In the first study, the team has identified a critical evolutionary safeguard that protects human germline genome stability for the first time.

Published in the top-tier journal Vita, the research reports the discovery of SAGE1, a novel primate-specific, X-linked regulator governing cellular DNA damage responses.

Scientists have long observed that germ cells in humans and other primates exhibit significantly lower mutation rates than those of rodents such as mice. The discrepancy originates from a unique evolutionary adaptation: the SAGE1 gene exclusively exists in higher primates and is absent in rodents and other non-primate mammals.

Functioning as a rapid-response command hub at DNA damage lesions, SAGE1 is recruited to damaged sites within 30 seconds via its distinctive tandem repeat sequences. It systematically remodels DNA repair pathways through a precise three-step regulatory process, switching the cellular repair mode from the error-prone non-homologous end joining to high-fidelity homologous recombination. This functional switch substantially reduces spontaneous mutation risks in human germ cells.

Notably, cancer cells are capable of hijacking this protective mechanism to repair DNA damage induced by anti-tumor treatments, thereby developing therapeutic resistance.
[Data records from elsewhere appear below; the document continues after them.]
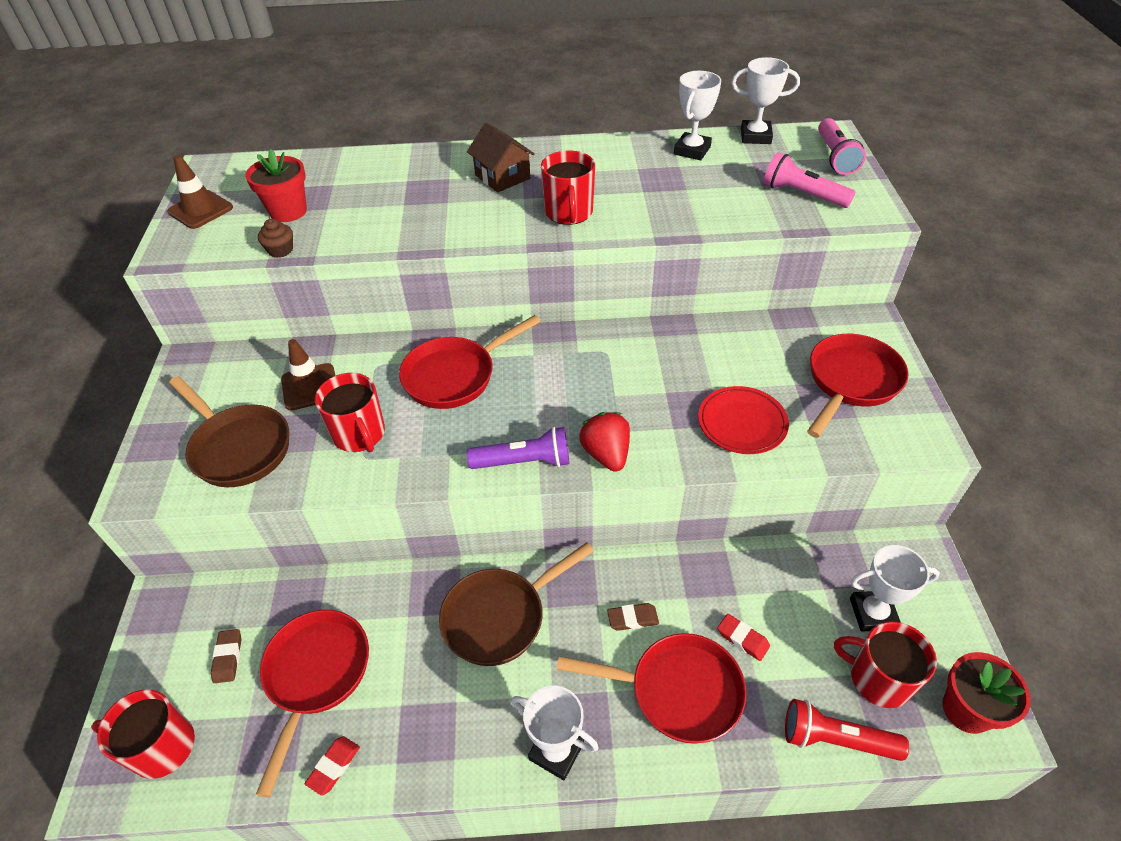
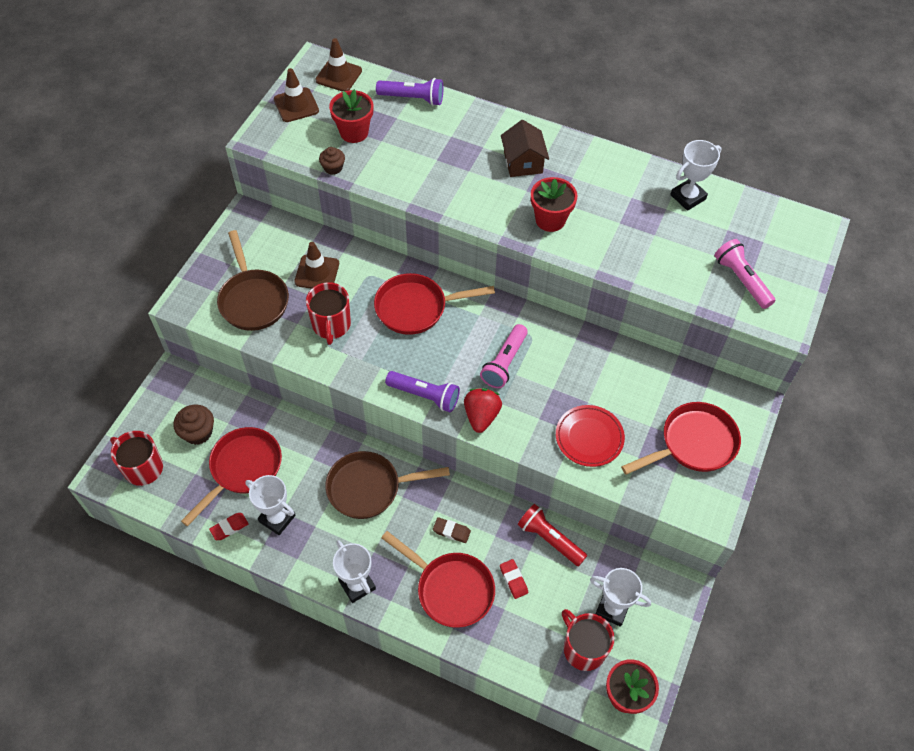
camera: 25 degrees right, 10 degrees up
(228, 657) = (198, 432): brown eraser -> brown cupcake
(240, 170) = (338, 75): none -> brown traffic cone
(341, 164) = (413, 98): none -> purple flashlight
(569, 213) = (550, 220): red mug -> red flower pot
(755, 136) = (751, 204): white trophy -> white trophy (277, 518)
(835, 157) = (800, 253): pink flashlight -> pink flashlight (504, 362)
(835, 739) = (528, 667): red flashlight -> red flashlight (549, 539)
The findings establish SAGE1 as a promising novel therapeutic target for future cancer intervention.

The second landmark study resolves a 30-year unsolved puzzle in ribonucleoprotein biology, offering critical insights into inherited genetic disorders and cancer susceptibility.

Published in Nature Communications, the research elucidates the structural architecture and evolutionary mechanisms of human RNase MRP, an essential enzyme tightly linked to severe human diseases. RNase MRP dysfunction is responsible for cartilage-hair hypoplasia, immune deficiency disorders, and elevated cancer risk, yet its molecular working mechanism has remained elusive for three decades.

Utilizing cryo-electron microscopy, the team resolved the high-resolution structure of human RNase MRP for the first time. The study also discovered two unreported specific protein subunits, NEPRO and RPP21L, filling key gaps in the molecular composition of this fundamental ribonucleoprotein complex.

These breakthrough discoveries clarify the core functional and evolutionary principles of critical human ribonucleoprotein machinery. They also provide authoritative structural and theoretical foundations for developing targeted therapies against genetic diseases and malignant tumors.